▶ [Collection entries]
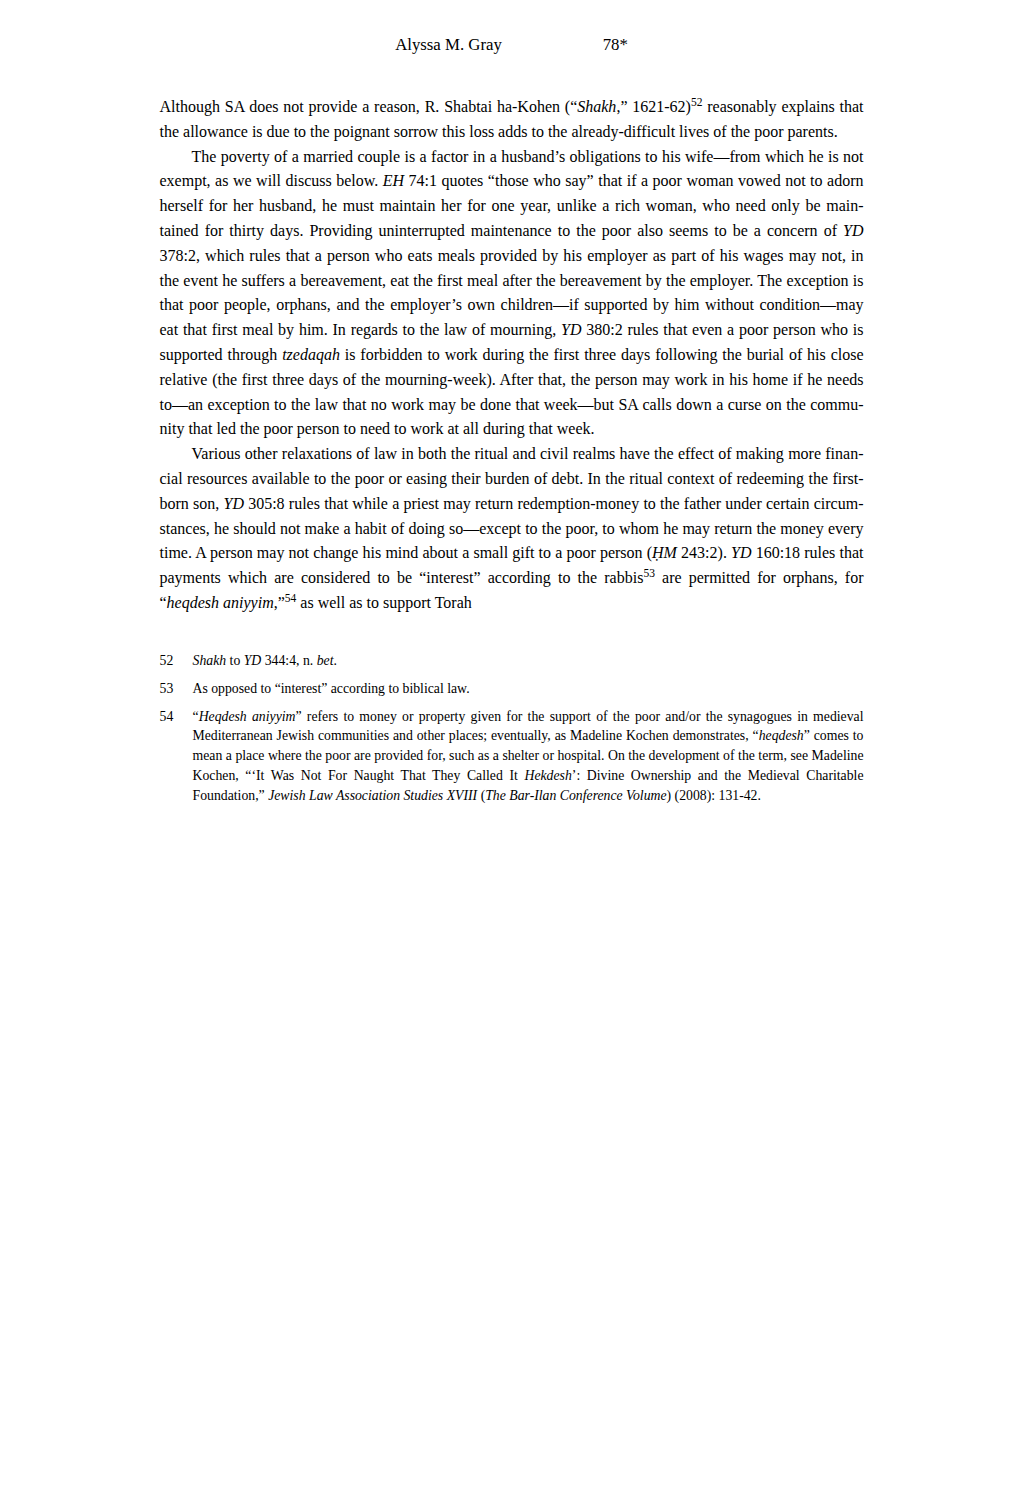Alyssa M. Gray 78*
Although SA does not provide a reason, R. Shabtai ha-Kohen (“Shakh,” 1621-62)52 reasonably explains that the allowance is due to the poignant sorrow this loss adds to the already-difficult lives of the poor parents.
The poverty of a married couple is a factor in a husband’s obligations to his wife—from which he is not exempt, as we will discuss below. EH 74:1 quotes “those who say” that if a poor woman vowed not to adorn herself for her husband, he must maintain her for one year, unlike a rich woman, who need only be maintained for thirty days. Providing uninterrupted maintenance to the poor also seems to be a concern of YD 378:2, which rules that a person who eats meals provided by his employer as part of his wages may not, in the event he suffers a bereavement, eat the first meal after the bereavement by the employer. The exception is that poor people, orphans, and the employer’s own children—if supported by him without condition—may eat that first meal by him. In regards to the law of mourning, YD 380:2 rules that even a poor person who is supported through tzedaqah is forbidden to work during the first three days following the burial of his close relative (the first three days of the mourning-week). After that, the person may work in his home if he needs to—an exception to the law that no work may be done that week—but SA calls down a curse on the community that led the poor person to need to work at all during that week.
Various other relaxations of law in both the ritual and civil realms have the effect of making more financial resources available to the poor or easing their burden of debt. In the ritual context of redeeming the firstborn son, YD 305:8 rules that while a priest may return redemption-money to the father under certain circumstances, he should not make a habit of doing so—except to the poor, to whom he may return the money every time. A person may not change his mind about a small gift to a poor person (ḤM 243:2). YD 160:18 rules that payments which are considered to be “interest” according to the rabbis53 are permitted for orphans, for “heqdesh aniyyim,”54 as well as to support Torah
Shakh to YD 344:4, n. bet.
As opposed to “interest” according to biblical law.
“Heqdesh aniyyim” refers to money or property given for the support of the poor and/or the synagogues in medieval Mediterranean Jewish communities and other places; eventually, as Madeline Kochen demonstrates, “heqdesh” comes to mean a place where the poor are provided for, such as a shelter or hospital. On the development of the term, see Madeline Kochen, “‘It Was Not For Naught That They Called It Hekdesh’: Divine Ownership and the Medieval Charitable Foundation,” Jewish Law Association Studies XVIII (The Bar-Ilan Conference Volume) (2008): 131-42.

▶ [Task statement]
Copy nothing past the line containing "Although SA does": reproduce every line from the start of the records up to it, skipping pictures.

▶ [Task response]
Alyssa M. Gray 78*
Although SA does not provide a reason, R. Shabtai ha-Kohen (“Shakh,” 1621-62)52 reasonably explains that the allowance is due to the poignant sorrow this loss adds to the already-difficult lives of the poor parents.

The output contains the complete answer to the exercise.